Other variables worth testing include layer thickness (does doubling the sand depth make a noticeable difference?), number of passes (does running the water through the same filter twice improve results?), or the type of contamination in the starting water (soil versus food coloring versus both).
Document the amounts and sequence of every material you use. Run each test at least two or three times so you can show your results are consistent, not a fluke.
Measuring Your Results
The most visual measurement is water clarity, also called turbidity. You can measure this with a DIY version of a tool scientists actually use called a Secchi disk. Draw a small black-and-white pattern (like a checkerboard or an X) on paper and tape it to the bottom of a clear glass or plastic cup. Pour your filtered water into the cup and look down through it from above. The more clearly you can see the pattern, the less turbid the water is.
For a more precise measurement, fill identical clear containers with each water sample, line them up against a white background, and photograph them. You can also hold printed text behind each container and note at what distance the text becomes readable through the water. Record these observations in a chart or table for your display board.

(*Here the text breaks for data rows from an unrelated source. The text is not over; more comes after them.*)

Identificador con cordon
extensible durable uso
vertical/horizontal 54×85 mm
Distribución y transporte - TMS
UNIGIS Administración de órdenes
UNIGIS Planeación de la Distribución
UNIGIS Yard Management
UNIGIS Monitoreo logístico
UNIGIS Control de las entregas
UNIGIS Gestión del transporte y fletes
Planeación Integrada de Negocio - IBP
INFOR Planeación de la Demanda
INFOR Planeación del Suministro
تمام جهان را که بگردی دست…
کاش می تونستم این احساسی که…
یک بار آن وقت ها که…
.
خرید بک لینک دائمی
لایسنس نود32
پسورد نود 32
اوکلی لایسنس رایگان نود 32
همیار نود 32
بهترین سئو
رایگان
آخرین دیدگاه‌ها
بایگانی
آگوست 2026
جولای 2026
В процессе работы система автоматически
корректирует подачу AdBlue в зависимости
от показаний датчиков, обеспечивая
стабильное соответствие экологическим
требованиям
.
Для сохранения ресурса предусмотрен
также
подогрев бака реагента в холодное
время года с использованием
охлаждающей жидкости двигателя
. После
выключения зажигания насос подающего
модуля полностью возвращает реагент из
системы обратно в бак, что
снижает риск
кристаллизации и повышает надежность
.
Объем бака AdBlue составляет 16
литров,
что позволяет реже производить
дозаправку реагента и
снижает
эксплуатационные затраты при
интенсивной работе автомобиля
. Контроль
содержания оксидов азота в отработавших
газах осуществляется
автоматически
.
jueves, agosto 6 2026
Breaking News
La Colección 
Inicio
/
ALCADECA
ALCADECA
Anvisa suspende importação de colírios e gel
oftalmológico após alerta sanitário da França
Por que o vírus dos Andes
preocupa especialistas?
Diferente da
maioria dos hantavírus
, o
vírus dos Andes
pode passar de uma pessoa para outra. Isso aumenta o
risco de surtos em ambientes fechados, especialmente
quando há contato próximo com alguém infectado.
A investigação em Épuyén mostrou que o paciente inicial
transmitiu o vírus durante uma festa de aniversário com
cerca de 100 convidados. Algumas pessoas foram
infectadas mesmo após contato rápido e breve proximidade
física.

If you have access to pH test strips (available cheaply at pool supply or pet stores), testing the pH before and after filtration adds a second data point. You can also measure volume loss: how much water went in versus how much came out. Some water is always absorbed by the filter materials, and that amount varies depending on what you used.
Why Filtered Water Still Isn’t Safe to Drink
Your filter can make water look dramatically cleaner, but it does not make water safe to drink. NASA’s Jet Propulsion Laboratory includes this warning in their own version of this project: no matter how clean your filtered water looks, it may still contain pollutants and microorganisms you can’t see. Basic sand filtration can remove 90 to 99% of bacteria in well-designed systems, but viruses are small enough to pass through most filters. Dissolved chemicals can also slip past sand entirely, which is why activated charcoal helps but doesn’t solve everything.
In real emergency situations, filtered water still needs to be boiled or treated with UV light before it’s safe. Boiling kills bacteria, viruses, and parasites that filtration can miss. The SODIS method (solar disinfection) achieves similar results by leaving water in clear plastic bottles in direct sunlight for at least 6 hours on a sunny day, though cloudy conditions require up to 48 hours. These are great add-on topics to mention on your display board to show you understand the limitations of your project.
Presenting Your Project
A strong display board tells a clear story: question, hypothesis, method, results, conclusion. Your hypothesis might be something like “A filter containing activated charcoal will produce clearer water than a filter with sand alone.” Include labeled photos of your filter layers, before-and-after photos of the water, and a data table showing your clarity measurements across multiple trials.
In your conclusion, connect your results to the real science. Explain that sand works through mechanical filtration (physically trapping particles), while charcoal works through adsorption (chemically attracting dissolved contaminants to its surface). If your charcoal filter removed food coloring that the sand-only filter didn’t, that’s a perfect example of adsorption in action. Note what your filter couldn’t remove and why, since showing you understand the limitations of your experiment is one of the things science fair judges look for most.